Back then we did not realise what a privilege it was to see and smell paint, to walk around a sculpture, looking at it from all angles, or even, heaven forfend, to touch something and make a real connection. Exhibitions are not only about viewing individual pieces but about work seen in combination and in relation to others. Viewed online, the often surprising and unintended relationship of one work to another — creative happenstance — is lost.

So it is difficult to get a real sense of the 240 works here, seen solely online. The experience can be frustrating and disappointing. It is not a criticism of the skills, talents and dedication of the 150 or so artists, who work across many media: from the chunky concrete sculpture of Alex Allen to the bold acrylics of Victoria Wylie, the elegant gilded and argentine essays of the jeweller Ann Shearer or the fantastical painted essays of Gemma Petrie.

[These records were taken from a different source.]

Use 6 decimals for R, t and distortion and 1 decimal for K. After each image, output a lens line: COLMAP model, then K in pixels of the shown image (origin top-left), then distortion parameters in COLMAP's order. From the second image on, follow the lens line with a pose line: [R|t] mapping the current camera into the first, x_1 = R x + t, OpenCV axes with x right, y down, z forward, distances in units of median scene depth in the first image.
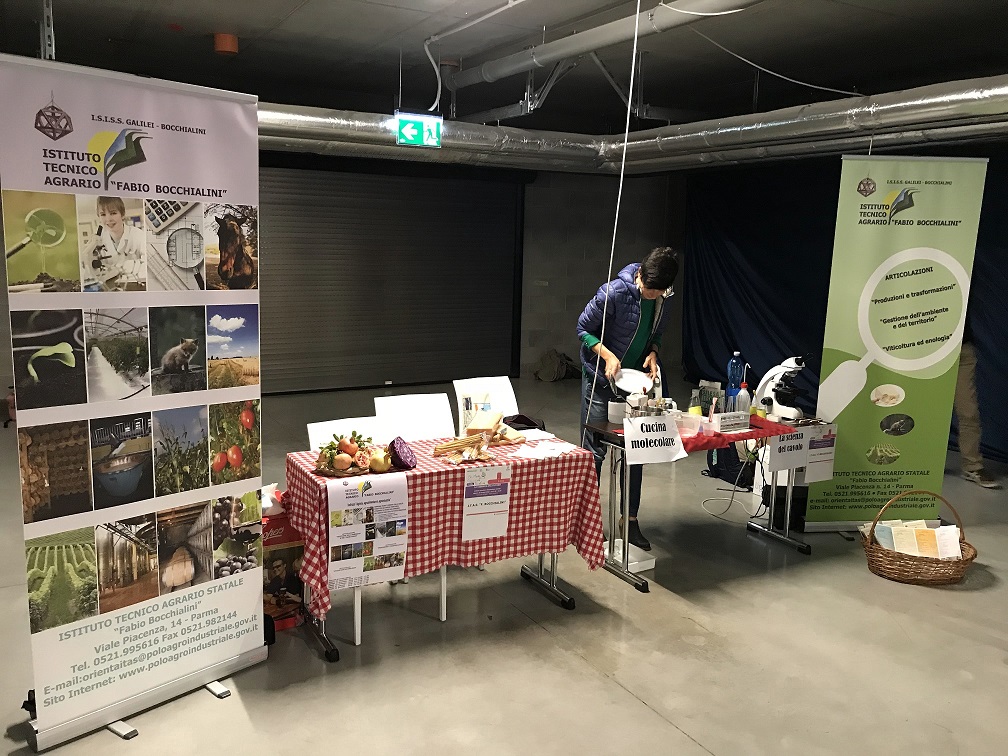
lens RADIAL K [[827.3, 0, 504.0], [0, 827.3, 378.0], [0, 0, 1]] dist [0.009761, 0.007624]
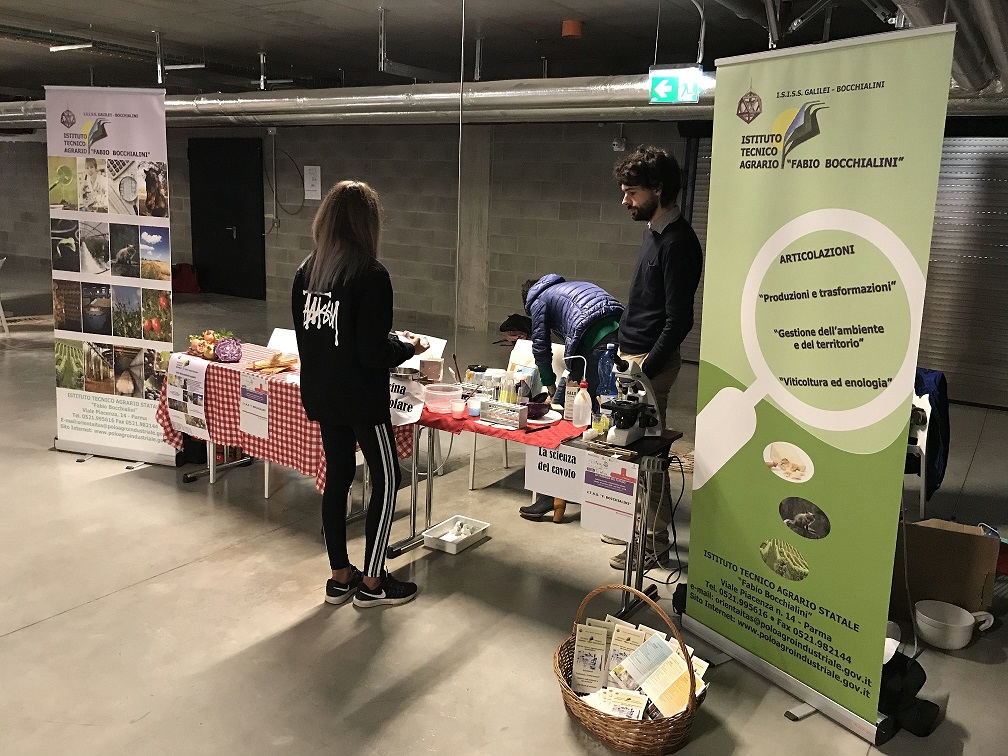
lens RADIAL K [[827.3, 0, 504.0], [0, 827.3, 378.0], [0, 0, 1]] dist [0.009761, 0.007624]
pose [[0.457072, 0.189241, -0.869065, 1.376488], [-0.178644, 0.976724, 0.118728, -0.112044], [0.871304, 0.100986, 0.480240, 0.846987]]
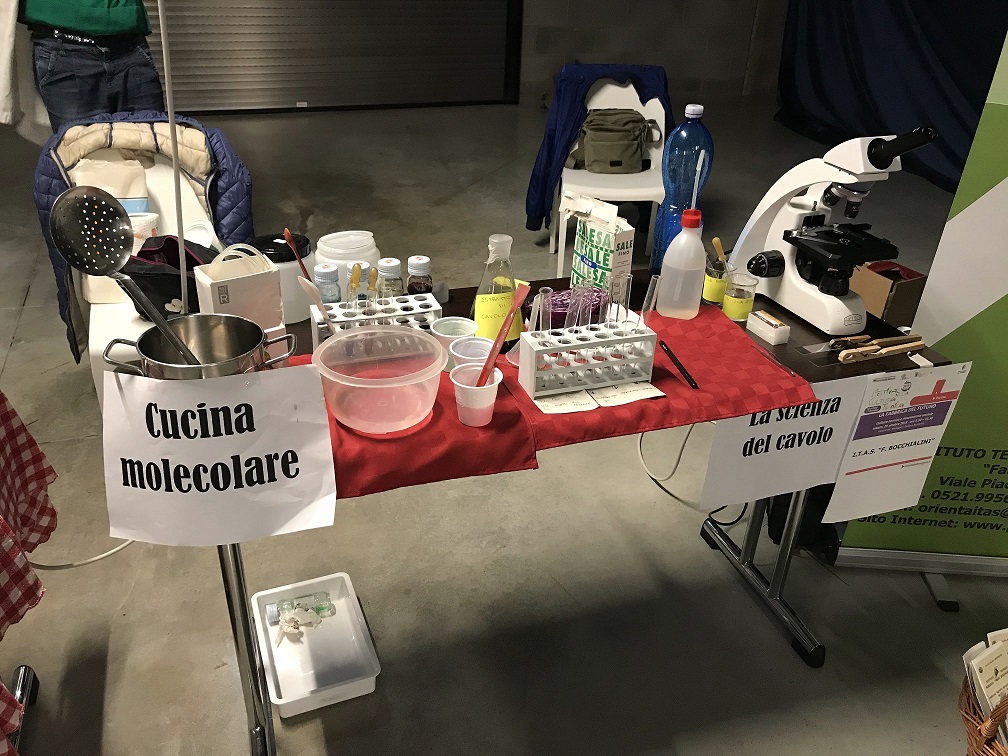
lens RADIAL K [[827.3, 0, 504.0], [0, 827.3, 378.0], [0, 0, 1]] dist [0.009761, 0.007624]
pose [[0.985538, 0.092200, -0.142174, 0.403997], [-0.039061, 0.940031, 0.338846, -0.058596], [0.164889, -0.328392, 0.930038, 1.001422]]
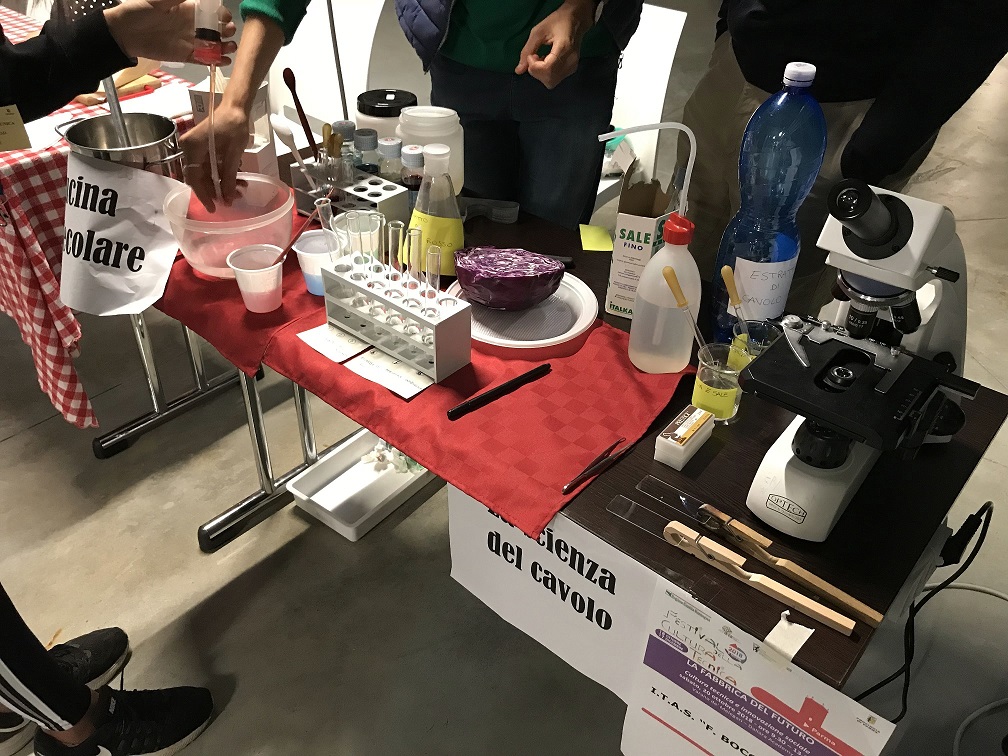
lens RADIAL K [[827.3, 0, 504.0], [0, 827.3, 378.0], [0, 0, 1]] dist [0.009761, 0.007624]
pose [[0.359294, 0.548650, -0.754911, 0.673969], [-0.167339, 0.833693, 0.526263, -0.092281], [0.918099, -0.062757, 0.391352, 1.310093]]
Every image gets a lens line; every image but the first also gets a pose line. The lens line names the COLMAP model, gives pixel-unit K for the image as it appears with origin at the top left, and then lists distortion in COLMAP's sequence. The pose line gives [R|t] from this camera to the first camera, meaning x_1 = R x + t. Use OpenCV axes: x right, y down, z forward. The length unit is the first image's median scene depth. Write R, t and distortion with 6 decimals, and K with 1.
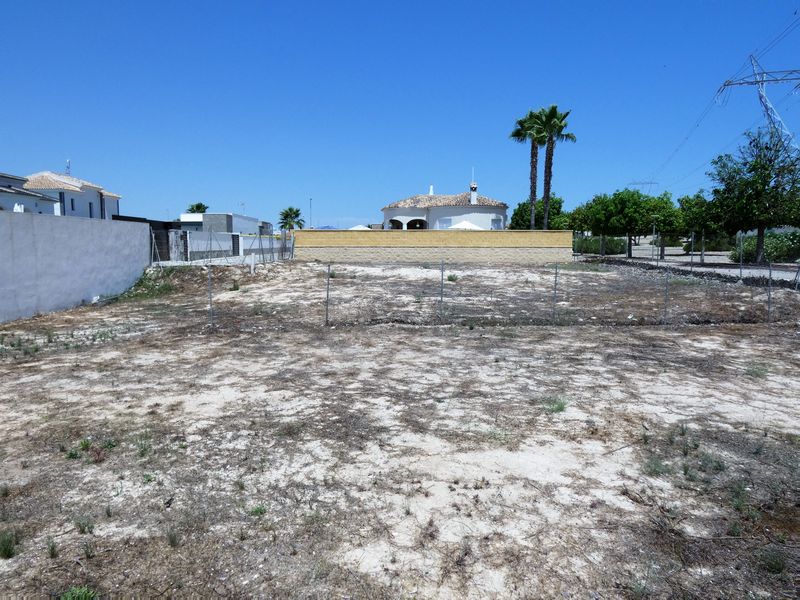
lens RADIAL K [[541.4, 0, 400.0], [0, 541.4, 300.0], [0, 0, 1]] dist [-0.031377, 0.022774]
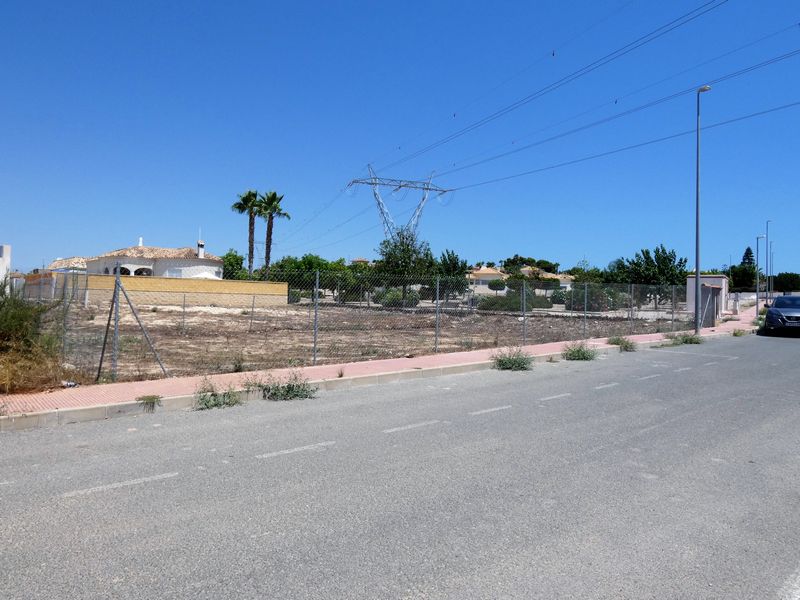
lens RADIAL K [[554.4, 0, 400.0], [0, 554.4, 300.0], [0, 0, 1]] dist [-0.021524, 0.004262]
pose [[0.776305, 0.017815, 0.630106, -0.321483], [0.045125, 0.995465, -0.083741, 0.042592], [-0.628740, 0.093442, 0.771981, -0.242997]]
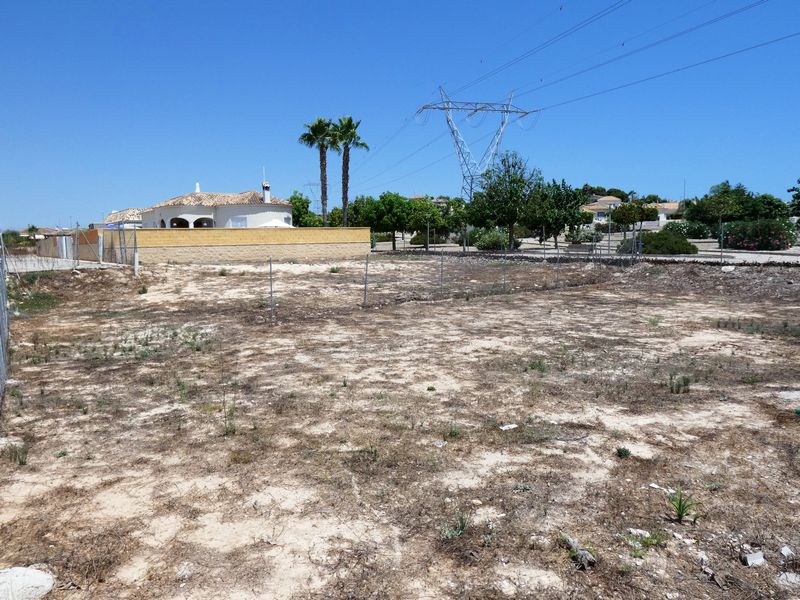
lens RADIAL K [[554.4, 0, 400.0], [0, 554.4, 300.0], [0, 0, 1]] dist [-0.021524, 0.004262]
pose [[0.832725, -0.076727, 0.548345, -0.267434], [0.077860, 0.996738, 0.021228, 0.004453], [-0.548186, 0.025017, 0.835983, -0.015189]]
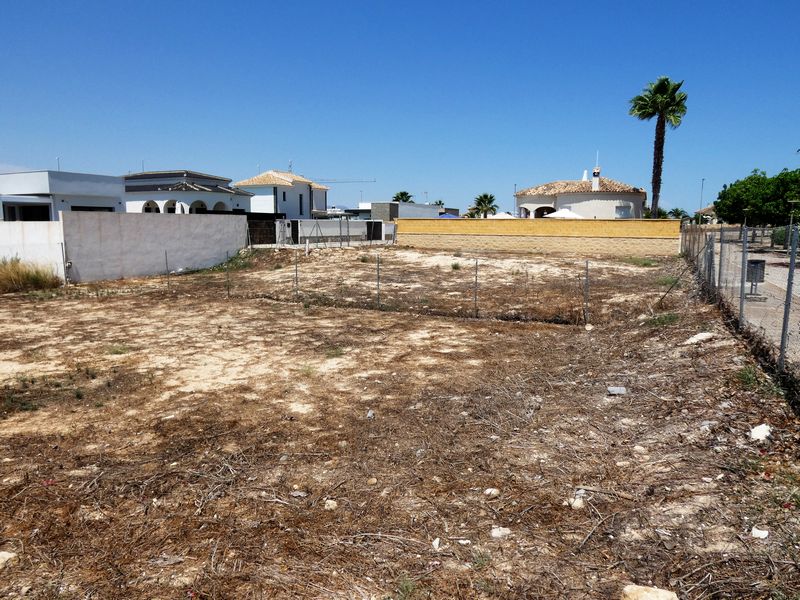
lens RADIAL K [[541.4, 0, 400.0], [0, 541.4, 300.0], [0, 0, 1]] dist [-0.031377, 0.022774]
pose [[0.879398, 0.071244, -0.470726, 0.320230], [-0.056418, 0.997368, 0.045552, -0.011055], [0.472732, -0.013501, 0.881103, 0.008128]]
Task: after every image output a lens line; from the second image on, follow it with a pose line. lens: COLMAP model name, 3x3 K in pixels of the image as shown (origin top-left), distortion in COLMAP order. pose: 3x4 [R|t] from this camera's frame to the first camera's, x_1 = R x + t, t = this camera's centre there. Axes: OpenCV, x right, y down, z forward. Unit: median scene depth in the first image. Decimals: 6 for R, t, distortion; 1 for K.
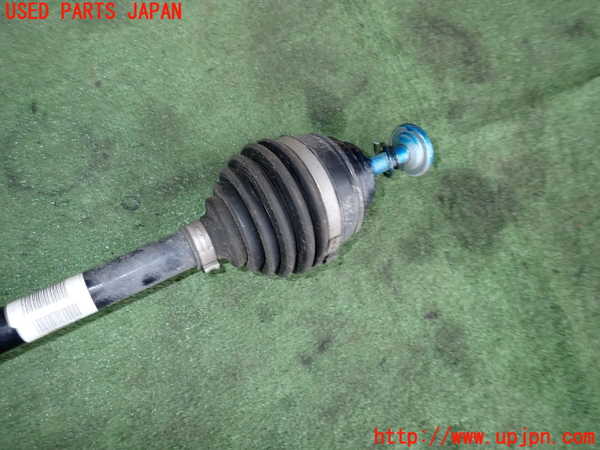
lens RADIAL K [[435.6, 0, 299.8], [0, 435.6, 226.0], [0, 0, 1]] dist [0.018909, -0.010637]
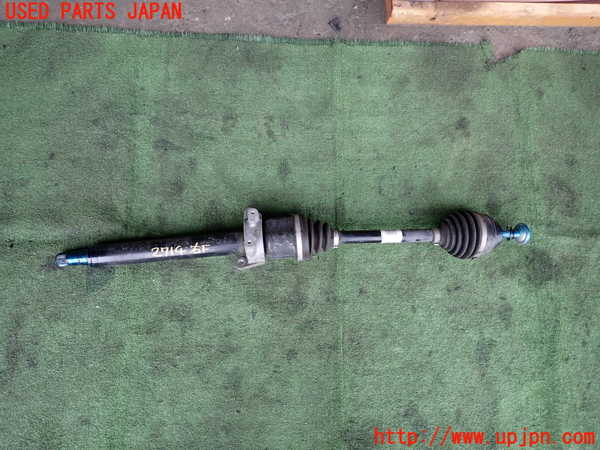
lens RADIAL K [[435.6, 0, 299.9], [0, 435.6, 225.9], [0, 0, 1]] dist [0.018909, -0.010637]
pose [[0.889322, 0.393421, -0.233079, -0.281483], [-0.392797, 0.918203, 0.051130, 0.141098], [0.234130, 0.046082, 0.971113, -1.578055]]
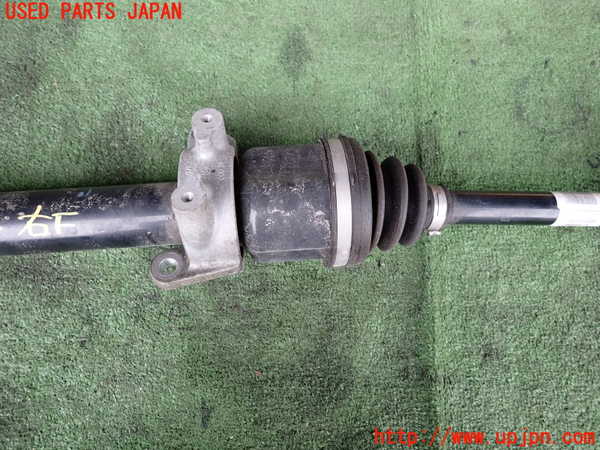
lens RADIAL K [[435.6, 0, 298.6], [0, 435.6, 225.8], [0, 0, 1]] dist [0.018909, -0.010637]
pose [[0.883611, 0.397989, -0.246651, -0.613411], [-0.413646, 0.910346, -0.012950, 0.379574], [0.219383, 0.113469, 0.969018, -0.260806]]
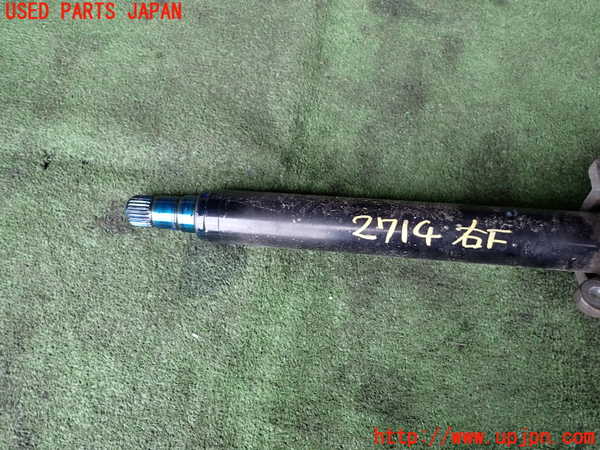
lens RADIAL K [[435.6, 0, 298.0], [0, 435.6, 225.5], [0, 0, 1]] dist [0.018909, -0.010637]
pose [[0.760792, 0.508294, -0.403525, -1.094687], [-0.531098, 0.844963, 0.063030, 0.641457], [0.373001, 0.166359, 0.912795, -0.494528]]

Perhaps it is a function of lockdown and isolation, but nature plays a big part here with trees (Mike Wigg, Genevieve Draper, Kate Steenhauer, Catherine Davison) and landscape (Andrew Phillips, Alison Johnston) featuring in a large number of works.

Abstraction never goes out of fashion; Jana Emburey, Christine Wylie, Annalisa Merrilees and a number of others show assured professionalism across a variety of forms and methods.

The VAS membership, which evolved out of the Scottish Society of Women Artists in the 1980s, have never been in the business of making flamboyant artistic statements: political, social or sexual. Theirs is, more often than not, an understated aesthetic based on well-crafted artistic competence. Nevertheless, it’s good to see a bit more edgy, figurative work from artists such as Audrey Grant, who goes from strength to strength.